Les valeurs humanistes ont-elles comme origine les valeurs judéo-chrétiennes ?

par Juin 15, 2011Articles de fond, humanisme, Québec humaniste, Réflexions0 commentaires

Richard Rousseau

Richard Rousseau

Chercheur scientifique spécialisé en physique des rayons X, à la retraite, ayant travaillé plus de 36 ans au laboratoire d’analyse par fluorescence des rayons X (FRX) de la Commission géologique du Canada, à Ottawa.
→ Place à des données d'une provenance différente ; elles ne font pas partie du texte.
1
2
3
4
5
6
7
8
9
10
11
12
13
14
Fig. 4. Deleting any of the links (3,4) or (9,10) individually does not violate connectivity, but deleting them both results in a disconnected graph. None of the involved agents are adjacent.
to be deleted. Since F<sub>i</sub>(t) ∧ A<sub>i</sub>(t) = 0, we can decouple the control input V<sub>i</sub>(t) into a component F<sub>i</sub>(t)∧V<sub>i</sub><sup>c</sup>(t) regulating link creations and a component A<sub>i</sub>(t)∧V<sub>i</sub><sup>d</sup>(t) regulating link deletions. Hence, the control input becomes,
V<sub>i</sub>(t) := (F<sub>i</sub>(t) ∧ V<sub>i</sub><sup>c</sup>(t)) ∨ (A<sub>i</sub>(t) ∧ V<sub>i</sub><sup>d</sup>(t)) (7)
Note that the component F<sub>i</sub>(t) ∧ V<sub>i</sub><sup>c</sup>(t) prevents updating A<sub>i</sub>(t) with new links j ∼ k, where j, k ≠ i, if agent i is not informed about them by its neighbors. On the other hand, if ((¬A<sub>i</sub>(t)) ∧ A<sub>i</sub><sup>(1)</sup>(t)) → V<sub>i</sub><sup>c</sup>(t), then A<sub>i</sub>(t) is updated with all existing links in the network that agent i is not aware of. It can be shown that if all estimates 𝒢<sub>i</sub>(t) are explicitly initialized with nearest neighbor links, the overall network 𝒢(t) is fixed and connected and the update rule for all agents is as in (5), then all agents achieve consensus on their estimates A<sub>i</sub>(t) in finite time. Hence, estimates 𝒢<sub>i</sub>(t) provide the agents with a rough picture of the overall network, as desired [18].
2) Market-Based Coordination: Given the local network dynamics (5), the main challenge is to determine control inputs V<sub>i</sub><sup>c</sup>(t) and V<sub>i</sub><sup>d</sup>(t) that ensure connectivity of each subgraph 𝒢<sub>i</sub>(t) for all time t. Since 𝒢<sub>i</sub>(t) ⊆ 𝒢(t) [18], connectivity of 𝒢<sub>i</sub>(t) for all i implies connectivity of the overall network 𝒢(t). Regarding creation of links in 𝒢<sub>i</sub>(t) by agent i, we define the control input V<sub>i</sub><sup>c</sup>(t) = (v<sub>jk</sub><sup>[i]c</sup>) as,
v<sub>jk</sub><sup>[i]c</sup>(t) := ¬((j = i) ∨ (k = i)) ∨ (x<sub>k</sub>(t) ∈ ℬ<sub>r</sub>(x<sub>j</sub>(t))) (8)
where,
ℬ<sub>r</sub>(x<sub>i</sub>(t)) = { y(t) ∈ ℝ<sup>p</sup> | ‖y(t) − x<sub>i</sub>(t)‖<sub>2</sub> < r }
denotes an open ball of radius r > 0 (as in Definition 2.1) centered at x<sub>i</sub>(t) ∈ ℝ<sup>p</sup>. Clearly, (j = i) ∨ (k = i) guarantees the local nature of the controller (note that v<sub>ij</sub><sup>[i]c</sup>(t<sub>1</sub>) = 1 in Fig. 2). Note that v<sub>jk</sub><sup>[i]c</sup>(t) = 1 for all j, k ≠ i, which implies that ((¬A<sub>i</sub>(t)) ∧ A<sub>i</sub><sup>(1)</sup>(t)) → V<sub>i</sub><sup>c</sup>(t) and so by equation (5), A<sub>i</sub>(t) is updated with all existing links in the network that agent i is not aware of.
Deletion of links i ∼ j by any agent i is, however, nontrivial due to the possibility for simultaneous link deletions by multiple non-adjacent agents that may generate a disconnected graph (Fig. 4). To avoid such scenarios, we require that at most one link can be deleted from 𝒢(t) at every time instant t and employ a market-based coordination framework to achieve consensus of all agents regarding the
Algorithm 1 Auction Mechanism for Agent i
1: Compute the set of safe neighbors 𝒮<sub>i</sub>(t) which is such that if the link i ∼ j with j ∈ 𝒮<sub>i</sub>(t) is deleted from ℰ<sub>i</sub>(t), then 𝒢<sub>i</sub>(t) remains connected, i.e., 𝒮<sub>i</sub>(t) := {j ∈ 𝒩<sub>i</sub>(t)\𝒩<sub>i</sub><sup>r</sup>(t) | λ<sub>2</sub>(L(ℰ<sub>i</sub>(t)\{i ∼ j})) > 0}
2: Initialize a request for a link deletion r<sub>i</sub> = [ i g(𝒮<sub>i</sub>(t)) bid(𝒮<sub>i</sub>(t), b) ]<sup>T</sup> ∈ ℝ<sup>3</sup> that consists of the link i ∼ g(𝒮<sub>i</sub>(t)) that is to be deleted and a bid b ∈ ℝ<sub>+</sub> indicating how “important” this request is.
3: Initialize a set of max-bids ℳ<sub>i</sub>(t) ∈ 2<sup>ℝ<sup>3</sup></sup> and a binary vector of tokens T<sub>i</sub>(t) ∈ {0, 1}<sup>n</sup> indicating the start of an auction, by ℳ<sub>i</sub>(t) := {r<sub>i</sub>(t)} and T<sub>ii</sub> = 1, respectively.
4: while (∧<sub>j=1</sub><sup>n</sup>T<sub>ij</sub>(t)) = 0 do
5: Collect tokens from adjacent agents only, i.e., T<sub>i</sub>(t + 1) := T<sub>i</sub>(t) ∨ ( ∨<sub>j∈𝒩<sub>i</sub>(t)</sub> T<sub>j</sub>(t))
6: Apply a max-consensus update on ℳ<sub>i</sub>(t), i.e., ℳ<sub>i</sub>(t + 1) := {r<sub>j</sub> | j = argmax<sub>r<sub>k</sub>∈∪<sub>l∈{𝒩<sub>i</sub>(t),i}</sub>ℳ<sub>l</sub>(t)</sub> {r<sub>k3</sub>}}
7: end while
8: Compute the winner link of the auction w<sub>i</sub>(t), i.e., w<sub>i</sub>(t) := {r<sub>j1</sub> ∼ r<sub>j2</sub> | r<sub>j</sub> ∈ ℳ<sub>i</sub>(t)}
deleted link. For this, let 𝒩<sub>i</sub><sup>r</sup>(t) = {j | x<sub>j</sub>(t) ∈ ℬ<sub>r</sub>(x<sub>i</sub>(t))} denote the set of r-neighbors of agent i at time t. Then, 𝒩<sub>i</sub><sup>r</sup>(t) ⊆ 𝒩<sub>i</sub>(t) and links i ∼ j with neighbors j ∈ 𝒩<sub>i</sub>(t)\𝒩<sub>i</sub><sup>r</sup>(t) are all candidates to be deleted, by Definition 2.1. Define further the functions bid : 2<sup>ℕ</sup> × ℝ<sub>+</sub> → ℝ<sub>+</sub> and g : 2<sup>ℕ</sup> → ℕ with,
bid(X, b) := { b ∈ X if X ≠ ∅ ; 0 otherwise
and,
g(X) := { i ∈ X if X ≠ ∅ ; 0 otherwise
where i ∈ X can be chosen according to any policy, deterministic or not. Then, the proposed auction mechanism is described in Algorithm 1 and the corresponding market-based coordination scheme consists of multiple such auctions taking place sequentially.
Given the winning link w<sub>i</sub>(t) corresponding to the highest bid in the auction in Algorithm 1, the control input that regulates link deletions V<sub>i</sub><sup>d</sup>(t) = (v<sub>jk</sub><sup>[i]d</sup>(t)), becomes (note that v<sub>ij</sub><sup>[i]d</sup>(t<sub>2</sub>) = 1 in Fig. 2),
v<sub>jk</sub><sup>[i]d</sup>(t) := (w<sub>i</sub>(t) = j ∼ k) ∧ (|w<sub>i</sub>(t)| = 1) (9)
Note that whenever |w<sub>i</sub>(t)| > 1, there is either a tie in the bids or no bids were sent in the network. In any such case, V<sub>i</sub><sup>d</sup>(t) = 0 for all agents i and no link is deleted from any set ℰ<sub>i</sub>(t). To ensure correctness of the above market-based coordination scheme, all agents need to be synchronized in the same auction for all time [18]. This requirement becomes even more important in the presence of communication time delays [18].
Il y a développé une méthode d’analyse FRX et un logiciel d’application. Il est membre à vie de l’Association humaniste du Québec.

Je viens de terminer la rédaction d’un article sur l’origine des valeurs humanistes d’aujourd’hui. Ce texte, étant trop long, ne sera pas publié dans le bulletin Québec humaniste, mais uniquement sur le site web de l’AHQ [1]. Par contre, je vous présente ici un synopsis de ce texte dans le but d’attirer votre attention, de vous mettre l’eau à la bouche, de vous inciter à aller le lire.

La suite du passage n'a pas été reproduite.